Bevin did tout some short-term successes, however.
He noted economic investment in the state is at all all-time high: $9.2 billion last year, a one-year record, and $15.5 billion so far during his term as governor. He said close to 50,000 new jobs have been created.
Bevin also talked about the impact of his Beautify The Bluegrass initiative — a two-year-old contest that challenges communities across the state to compete by doing projects to make their towns more appealing. He noted that, in his inauguration speech, he encouraged Kentuckians to “pick up after themselves” and do what they could to preserve and protect the state’s natural beauty.
“It’s just one of my pet peeves, so I wanted to do something about it,” Bevin said. “I think it’s healthy competition between our communities. Everybody wins.”
The state of the beleaguered Kentucky Wired project was also discussed at length.

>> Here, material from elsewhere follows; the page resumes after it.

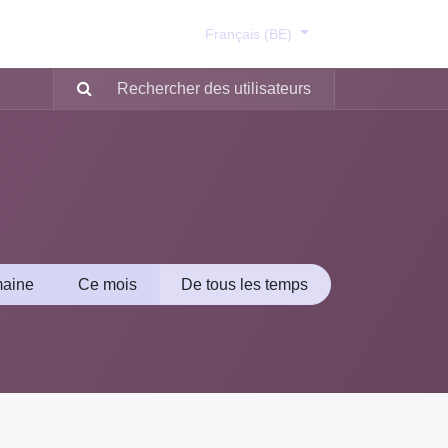
​
Français (BE)
maine
Ce mois
De tous les temps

Bevin said that the initiative — started with the purpose of offering high-speed, broadband Internet connectivity in every part of Kentucky — was ill conceived from the beginning, but that his administration had to try to “take a sow’s ear and turn it into the silk purse people were promised.”
“$273 million worth of bonds were sold in the final weeks of the previous administration that you all and your kids are going to be on the hook to pay off,” Bevin said. “They had no pole agreements, very few right-of-ways and no contracts in place. It was predicated on a lot of sloppiness.”
Bevin said his administration has worked tirelessly with communication companies to get the project jumpstarted and expects it to be mostly in place by 2020 despite objections from many state legislators, some in his own party.
“They didn’t want to put any funding to honor the payback of these bonds,” Bevin said. “That’s the good faith of the Commonwealth of Kentucky. We are already one of the worse credit risks of any state … that would have sent the message to the rest of the world, don’t ever buy a bond issued by Kentucky. It was just utterly unacceptable.”
Briefly, Bevin touched on efforts to curb the opioid addiction crisis in Kentucky, saying laws are now in place to limit initial prescription amounts and increase criminal penalties for the sale of stronger alternatives to traditional opioid drugs. He said there has been an increase in the number of beds available in drug treatment facilities, and that the state is using Medicaid money now to help treat addictions, something that could not be done before.
Before the event ended, Bevin thanked the group for supporting political candidates and asked that they find future candidates who were of “good character, competent and committed to serving other people.” He said that, often, the best leaders are ones who are “willing” to serve, not necessarily those who relish the opportunity to win elective office.
“If the best job they could ever have in their life is to be a publicly elected person on your dime, they are probably not the right person,” Bevin said.